The query on the product is a “join” operation on these two collections using the $lookup aggregation pipeline stage.

Hi @David_Aames ,

When I think about it, I don’t see a justification for a category connection collection. What I think is that you can have a category indexed field and add the associated policies to that , potentially embedding low frequncy changed attributes of a policy in that array.

Products

{
 name: 'Milk',
 category: 'Dairy products',
 policies : [ [{ id : 'P-1', name : "Storage"}  , { id :  'P-2' , name : "Shipping" }],
 description: 'Cow milk'
}

Policies

{
  id: 'P-1',
 name. : "Storage",
  description: 'Cold storage',
 
  other_details: '...'
}

Obviously, when you change things on policies, your application will re query the indexed policyId when you need to show it to the user or run flows that require this data. For example when you report on a product to a a supplier you will query a product whithin a category listing available policies. Once they require to look into each policy you query the data from the policies collection with all the latest policy data…

Thanks
Pavel

Hello @Pavel_Duchovny ,
Thank you for your warm welcome and detailed reply. Could you kindly elaborate on:

  1. Why you don’t see a justification for a category connection collection?
  2. Could you please explain what do you mean by
    a) Category indexed field
    b) Adding associated policies to that and embedding low frequency.

Thank you!

@David_Aames ,

I don’t see a reason to have an additional collection just to connect products and policies… If you have this collection you will need to do $lookups in your query and I want to avoid that…
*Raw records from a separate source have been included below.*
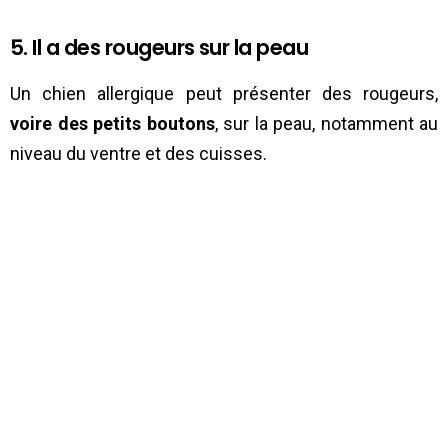
5. Il a des rougeurs sur la peau
Un chien allergique peut présenter des rougeurs,
voire des petits boutons
, sur la peau, notamment au
niveau du ventre et des cuisses.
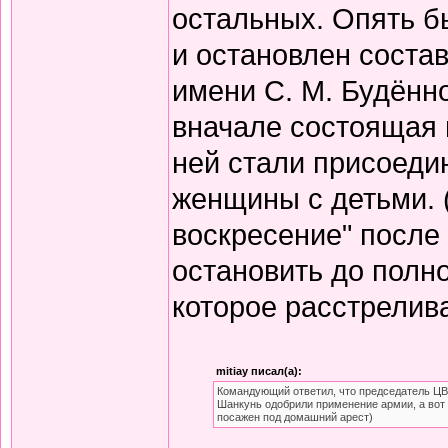
остальных. Опять б
и остановлен состав
имени С. М. Будённо
вначале состоящая и
ней стали присоеди
женщины с детьми. 
воскресение" после
остановить до полно
которое расстрелив
mitiay писал(а):
Командующий ответил, что председатель ЦВ
Шанкунь одобрили применение армии, а вот 
посажен под домашний арест)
MongoDB does not need to have this relational normalized concepts and we need to get as much data in a document as we can for our queries to just run on a single collection doing indexed access.

  1. Could you please explain what do you mean by
    a) Category indexed field
    b) Adding associated policies to that and embedding low frequency.

So in the products collection if we index the category we can fetch all products related to a specific category easily :

db.products.createIndex( { category : 1 });

db.products.find({ categotry : "Dairy products'"});

For the second comment. If we have fields that should be presented on a product main page/area and they are not highly updated , for example in my opnion a policy name should rarely change therefore it might make sense to have it in the product “policies” array. Another field we can think of is how many policies there are per product, this can be also added to the product document.

Whenever we insert a new policy we create it in the “policies” collection and then we can push it using $push or $addToSet update into a specific product “policies” array to gether with an increase of numberOfPolicies in that same product document…

Thanks
Pavel